Landespolitik

SPD, Grüne und Linke fordern weitere Senkung des Wasserpreises

Gewinnerwartung an den Landesbetrieb zu hoch

Die Berliner Wasserpreise könnten nach Ansicht von Grünen und Linkspartei noch weiter gesenkt werden, wenn der Senat seine Gewinnerwartung an die Wasserbetriebe senken würde. „Die Wasserpreise sind trotz der Preissenkung im vergangenen Jahr noch zu hoch“, sagte die Beteiligungsexpertin der Grünen, Heidi Kosche. Den Grund dafür liefert die sogenannte Verzinsung des betriebsnotwendigen Kapitals. Der Senat will diese Verzinsung weiter bei 6,1 Prozent ansetzen, obwohl das Bundeskartellamt das Zustandekommen dieses Prozentsatzes kritisiert hatte.

Das führt nach Berechnungen der Grünen dazu, dass die Wasserpreise für die Berliner zwar im vergangenen Jahr um insgesamt 22 Euro gesenkt wurden, dem stehen wegen der umstrittenen Verzinsung des Kapitals aber 38 Euro Mehrausgaben wegen des hohen Zinssatzes gegenüber. „Es ist nicht klar, warum der normale Sparer derzeit 0,4 Prozent Zinsen erhält, aber bei den Wasserbetrieben 6,1 Prozent möglich sind“, sagt Kosche. „Die Verzinsung muss sich den sinkenden Zinsen für zum Beispiel Bundesanleihen anpassen“, fordert die Energiepolitikerin.

Auch die Linkspartei fordert eine weitere Absenkung der Wasserpreise. „Der Senat lässt das unangetastet, was das Kartellamt eigentlich ändern wollte“, sagt der Parlamentarische Geschäftsführer der Linken, Steffen Zillich. Stattdessen habe der Senat die Preise gesenkt, ohne die Gewinnerwartung an das Unternehmen ebenfalls zu senken. „Die Wasserpreise müssen um einen weiteren Betrag sinken.“

Aber auch innerhalb der SPD ist die hohe Verzinsung umstritten. „Ich sehe das kritisch“, sagte der Beteiligungsexperte der Fraktion, Jörg Stroedter. „Das muss aus meiner Sicht geändert werden.“ Allerdings sei die bislang beschlossene Senkung bereits ein erfreuliches Ergebnis der Rekommunalisierung.
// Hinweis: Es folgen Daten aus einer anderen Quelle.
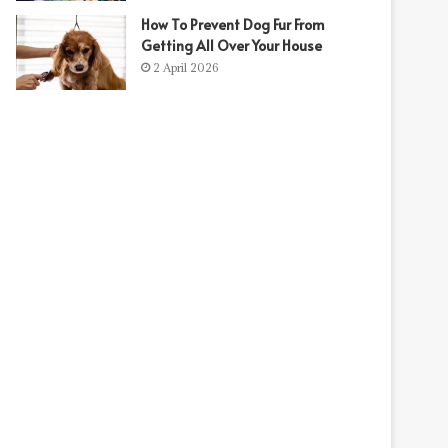
How To Prevent Dog Fur From
Getting All Over Your House
2 April 2026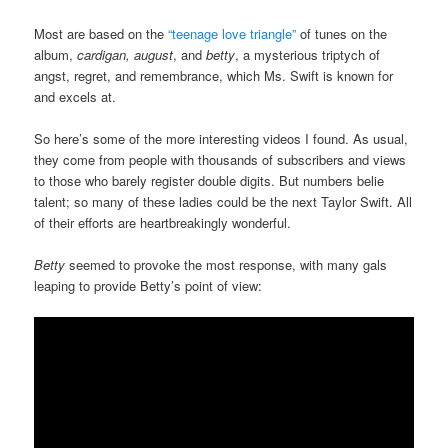
Most are based on the
“teenage love triangle”
of tunes on the
album,
cardigan, august
, and
betty
, a mysterious triptych of
angst, regret, and remembrance, which Ms. Swift is known for
and excels at.
So here’s some of the more interesting videos I found. As usual,
they come from people with thousands of subscribers and views
to those who barely register double digits. But numbers belie
talent; so many of these ladies could be the next Taylor Swift. All
of their efforts are heartbreakingly wonderful.
Betty
seemed to provoke the most response, with many gals
leaping to provide Betty’s point of view: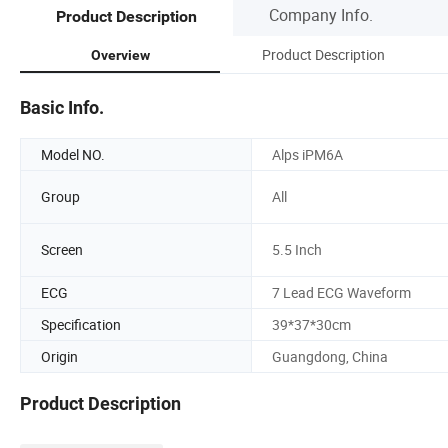
Company Info.
Product Description
Product Description
Overview
Basic Info.
Model NO.
Alps iPM6A
Group
All
Screen
5.5 Inch
ECG
7 Lead ECG Waveform
Specification
39*37*30cm
Origin
Guangdong, China
Product Description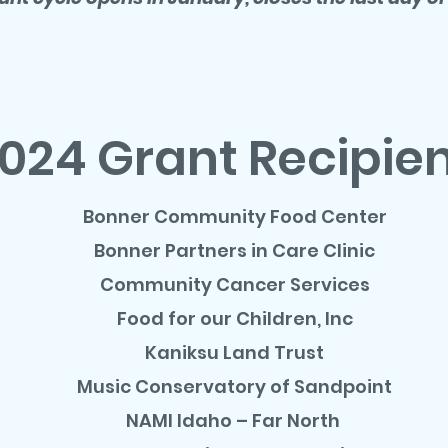
024 Grant Recipie
Bonner Community Food Center
Bonner Partners in Care Clinic
Community Cancer Services
Food for our Children, Inc
Kaniksu Land Trust
Music Conservatory of Sandpoint
NAMI Idaho – Far North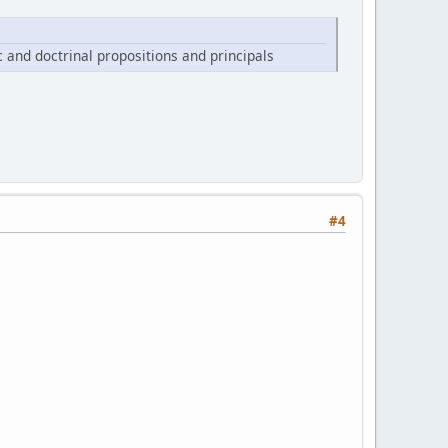
ic and doctrinal propositions and principals
#4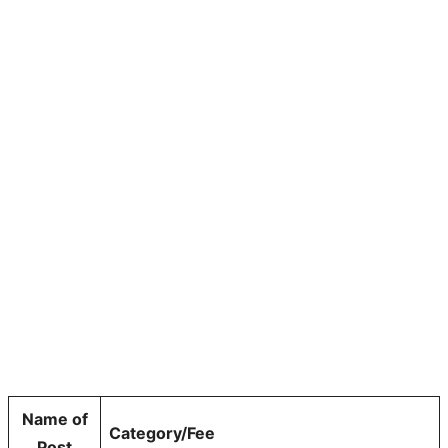
Name of
Category/Fee
Post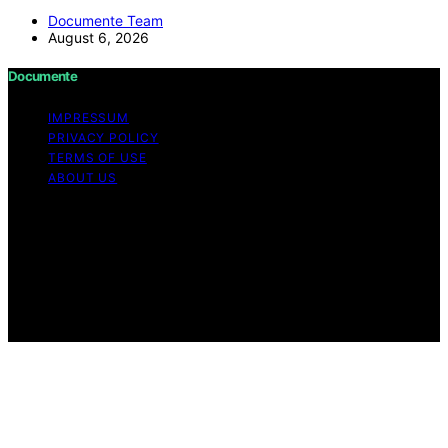
Documente Team
August 6, 2026
Documente
IMPRESSUM
PRIVACY POLICY
TERMS OF USE
ABOUT US
Copyright © 2026 Documente Content on Documente is
created and published using artificial intelligence (AI) for
general informational and educational purposes. Affiliate
disclaimer As an affiliate, we may earn a commission
from qualifying purchases. We get commissions for
purchases made through links on this website from
Amazon and other third parties.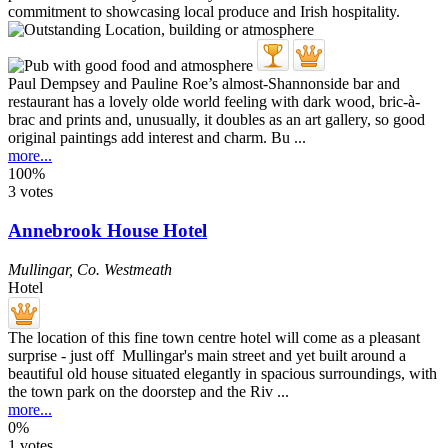
Paul Dempsey and Pauline Roe’s almost-Shannonside bar and
restaurant has a lovely olde world feeling with dark wood, bric-à-
brac and prints and, unusually, it doubles as an art gallery, so good
original paintings add interest and charm. Bu ...
more...
100%
3 votes
Annebrook House Hotel
Mullingar
,
Co. Westmeath
Hotel
The location of this fine town centre hotel will come as a pleasant
surprise - just off Mullingar's main street and yet built around a
beautiful old house situated elegantly in spacious surroundings, with
the town park on the doorstep and the Riv ...
more...
0%
1 votes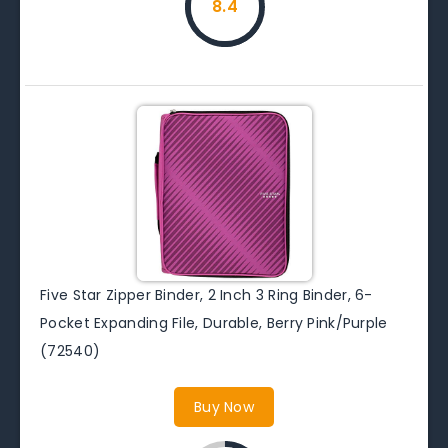
8.4
Five Star Zipper Binder, 2 Inch 3 Ring Binder, 6-
Pocket Expanding File, Durable, Berry Pink/Purple
(72540)
Buy Now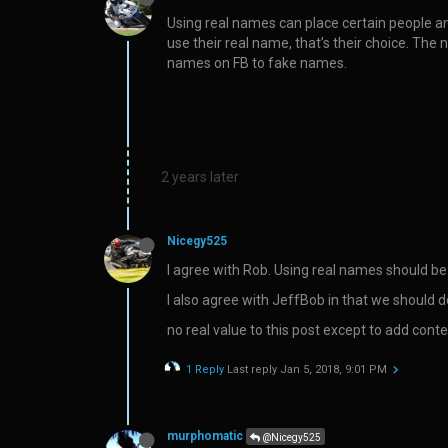
Using real names can place certain people an
use their real name, that’s their choice. The
names on FB to fake names.
2 years later
Nicegy525
I agree with Rob. Using real names should be
I also agree with JeffBob in that we should 
no real value to this post except to add conte
1 Reply
Last reply
Jan 5, 2018, 9:01 PM
murphomatic
@Nicegy525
Mit einer weiteren Absenkung der Wasserpreise beschäftigt sich jetzt in den kommenden Monaten der Wirtschaftsausschuss des Parlaments.

Steuermehreinnahmen verwenden

Die aus Sicht der Opposition und Teilen der SPD zu hohe Gewinnerwartung an die Wasserbetriebe geht auf die Teilprivatisierung der Wasserbetriebe aus dem Jahr 1999 zurück. Das Land sicherte damals den beiden privaten Investoren RWE und Veolia hohe jährliche Gewinne zu. Um diese begleichen zu können, wurden die Wassertarife entsprechend erhöht.

Nach dem Rückkauf der Wasseranteile im November 2013 für insgesamt 1,2 Milliarden Euro entfallen die hohen Gewinnerwartungen nach Auffassung der Oppositionsfraktionen. Nach Ansicht der Linkspartei sollte der Senat darauf verzichten, den Kaufpreis aus den Gewinnen der Wasserbetriebe zu finanzieren. Stattdessen könnten die unerwarteten Steuermehreinnahmen dazu verwandt werden. Jährlich müssen die Wasserbetriebe rund 30 Millionen Euro aufwenden, um den Kredit zu bedienen.

Nachdem das Land die privaten Anteile zurückerworben hatte, setzte der Senat zunächst eine Wasserpreissenkung von insgesamt rund 5,6 Prozent durch – und kündigte eine Absenkung der Gewinnerwartung an. Diese erfolgte jedoch bislang nicht. Stattdessen wurde die umstrittene Verzinsung auch bei der Berliner Stadtreinigung auf 6,1 Prozent angehoben.